Melatonin is depressed in patients with cancers of different origins during the phase of primary tumour growth whereas a normal or sometimes elevated pineal melatonin secretory activity is found during early stages of tumour development or when recidivations arise. The clinical studies of Lissoni show that melatonin, particularly if combined with interleukin-2, is able to favourably influence the course of advanced malignant disease leading to a prolonged survival as well as to an improved quality of life. These findings require to be verified by independent and controlled replication studies. If they can be confirmed it should be attempted to administer melatonin to patients with earlier stages of cancer parallel to standard oncological treatment regimens. In such trials it should be tested whether a substitutional therapy in patients with endogenously depressed melatonin may favourably affect the course of the disease both in quantitative (inhibitory effect on tumour growth and spread) and qualitative terms (improved performance status).

Introduction
In the 1970s it was reported that removal of the pineal gland or hypothalamic lesions stimulate the development and growth of solid malignant tumours in experimental animals [1, 2]. These findings indicated an involvement of the autonomic nervous system as well as of the pineal gland in malignancy. Subsequent studies attempted to clarify the possible mechanisms involved by testing the therapeutic effect of the pineal hormone melatonin on tumour-bearing animals as well as to analyse the levels of circulating melatonin in such animals.
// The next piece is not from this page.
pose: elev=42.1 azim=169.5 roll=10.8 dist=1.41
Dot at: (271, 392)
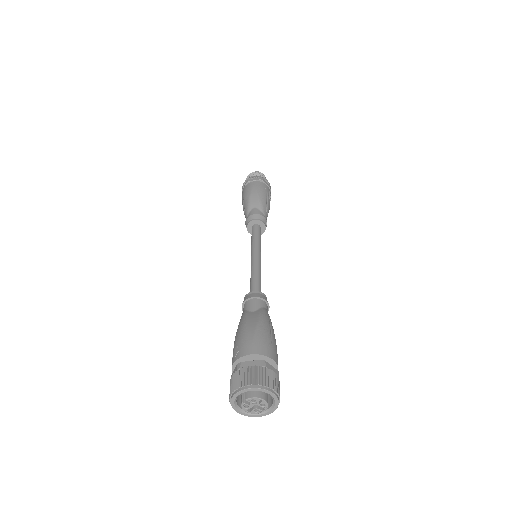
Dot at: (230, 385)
It was found that melatonin inhibits relatively well-differentiated malignant cancers such as DMBA-induced mammary tumours if administered in the late afternoon [3, 4]. Under such conditions melatonin is able to antagonize to a good extent the tumour-stimulatory effect of surgical or physiological pinealectomy due to constant light via neuroendocrine pathways involving prolactin and to a lesser extent also estradiol [5]. If such tumours become less differentiated during serial passaging losing their epithelial cell elements melatonin becomes less and less effective to influence such tumours [6]. Under in vitro conditions melatonin inhibits only a limited number of cell-lines, e.g. certain sub-clones of the mammary cell-line MCF-7, at physiological concentrations [7]. Many cell lines are, however, refractory to melatonin [8] and human primary cell cultures can even be stimulated by the pineal hormone [9]. To estimate the clinical potential of melatonin a survey is given regarding the results of both diagnostic and therapeutic studies in cancer patients.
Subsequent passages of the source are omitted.